(Input)

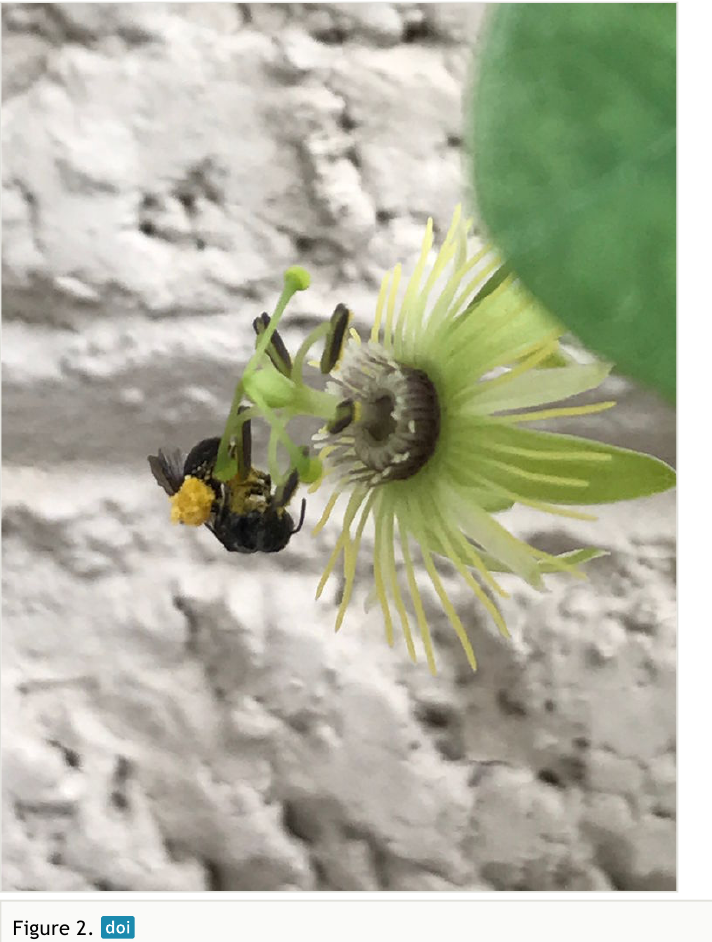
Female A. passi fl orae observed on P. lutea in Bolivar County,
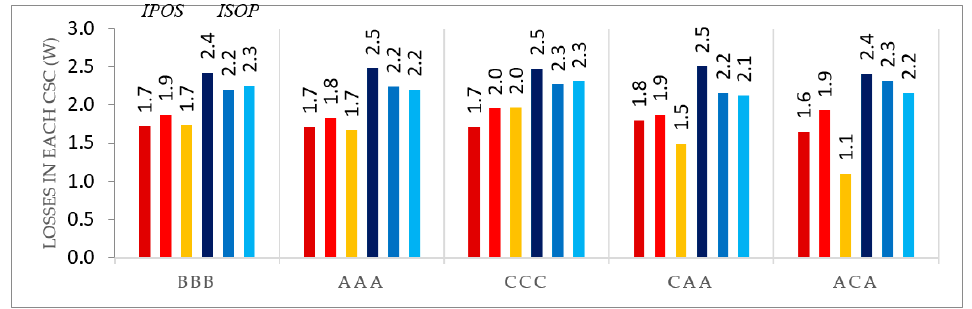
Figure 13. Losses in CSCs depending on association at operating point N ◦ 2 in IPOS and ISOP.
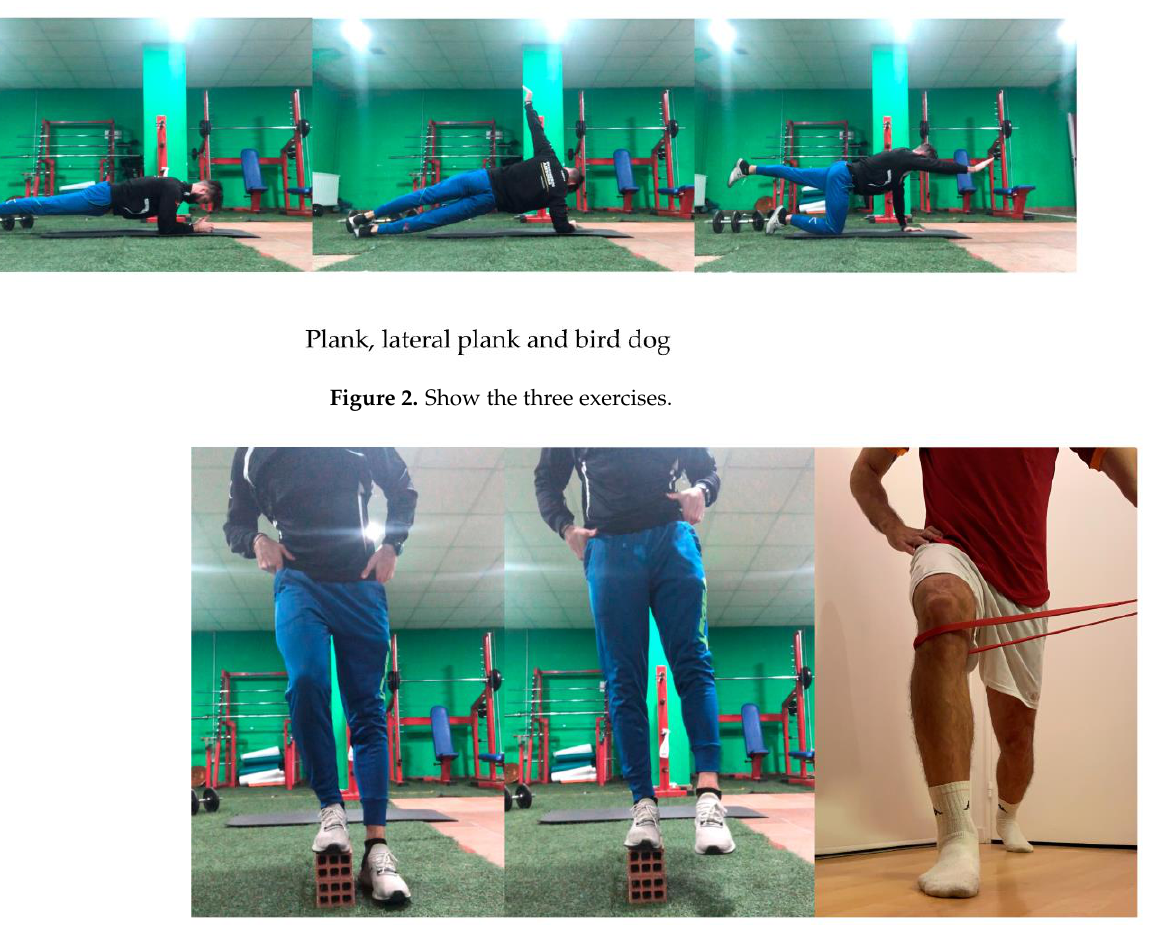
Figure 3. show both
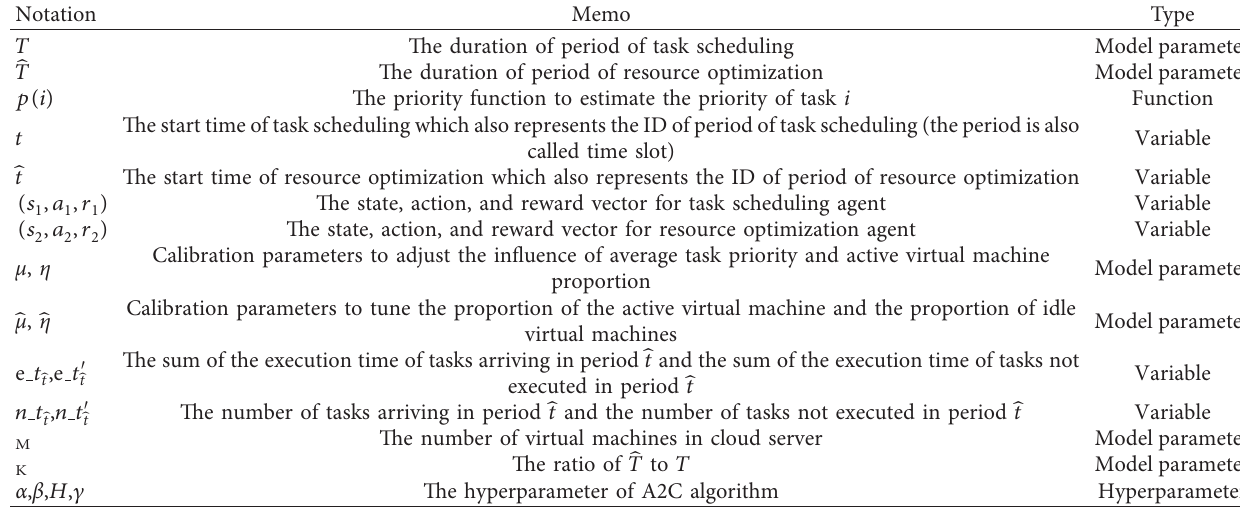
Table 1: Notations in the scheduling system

(End Input)
(Input)

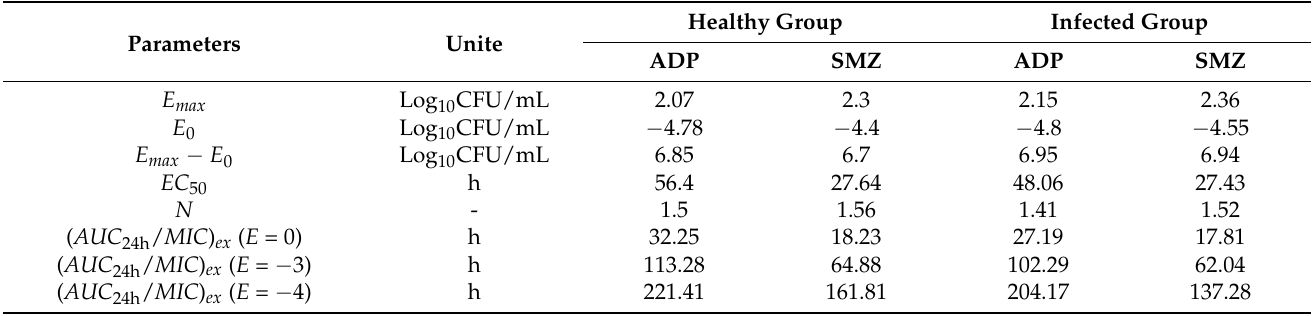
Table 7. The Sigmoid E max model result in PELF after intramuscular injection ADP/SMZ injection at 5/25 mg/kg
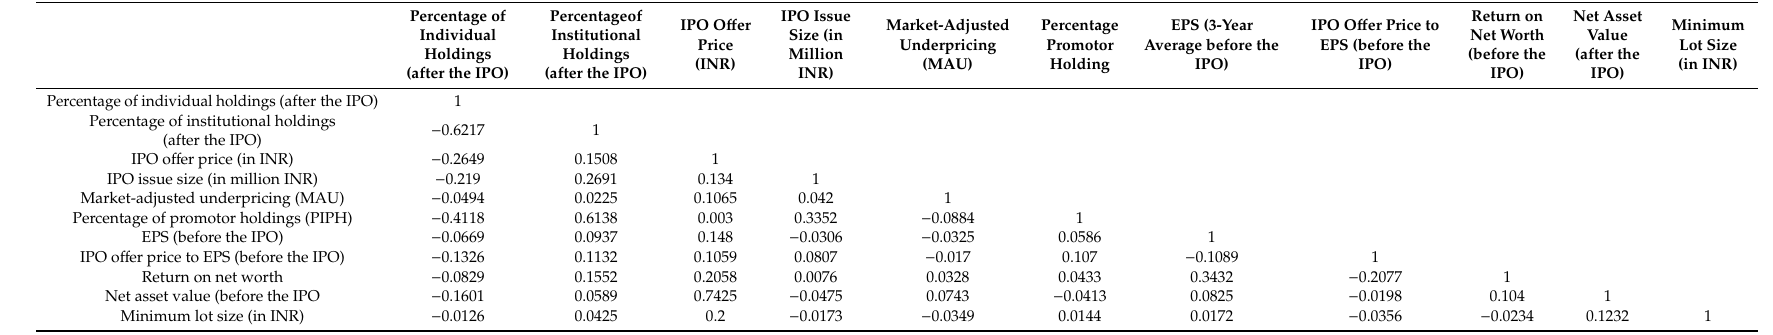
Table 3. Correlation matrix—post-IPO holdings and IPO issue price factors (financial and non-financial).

(End Input)
(Input)

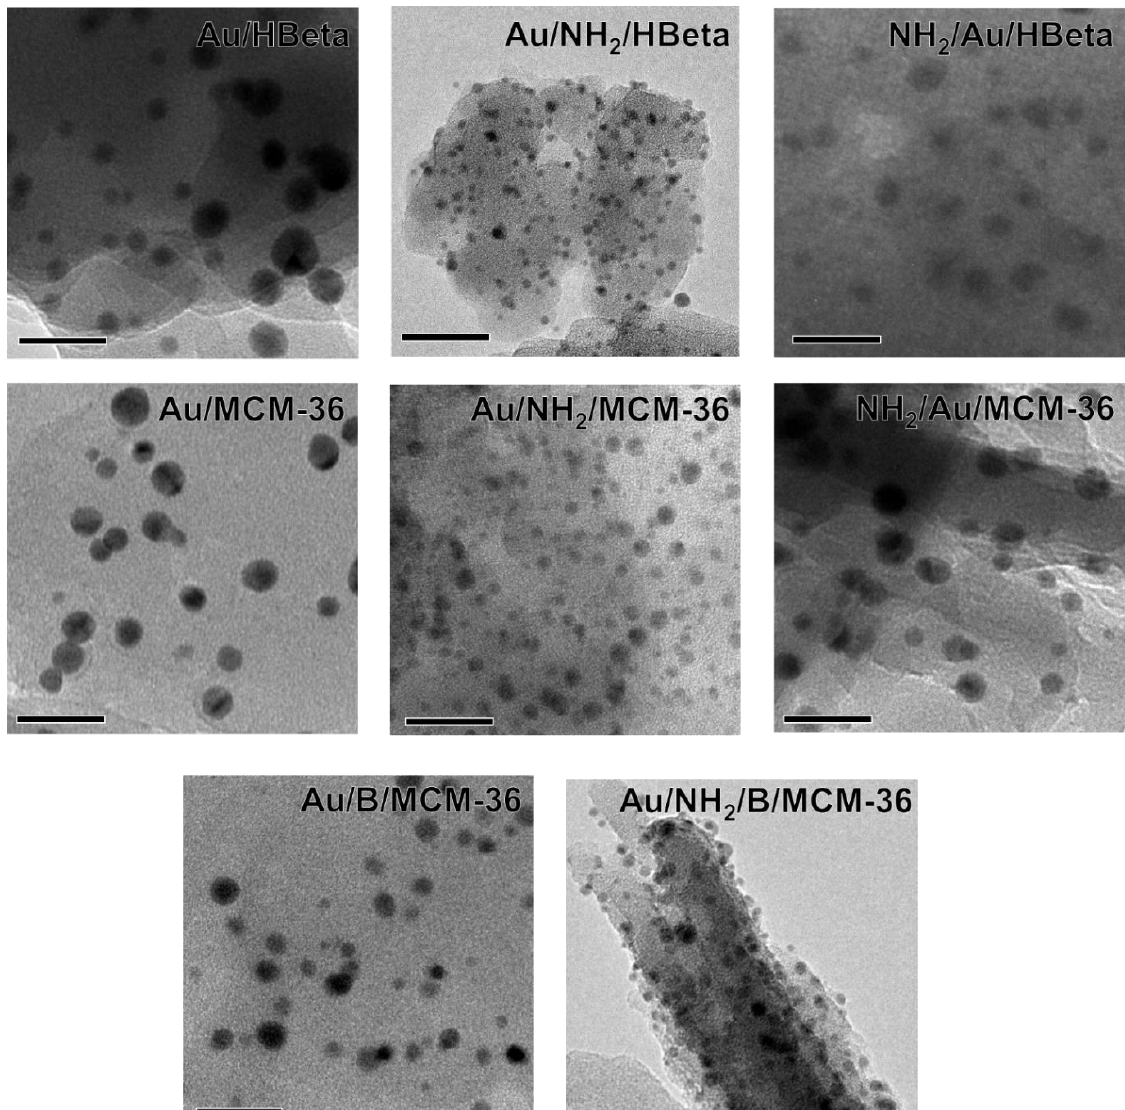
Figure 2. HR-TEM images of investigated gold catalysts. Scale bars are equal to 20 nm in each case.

(End Input)

From the records above, extract the lines from the one holding "Table 7. The" through the one holding "Table 3. Correlation", word for word; omit the pictures.

Response to the task:
Table 7. The Sigmoid E max model result in PELF after intramuscular injection ADP/SMZ injection at 5/25 mg/kg
Table 3. Correlation matrix—post-IPO holdings and IPO issue price factors (financial and non-financial).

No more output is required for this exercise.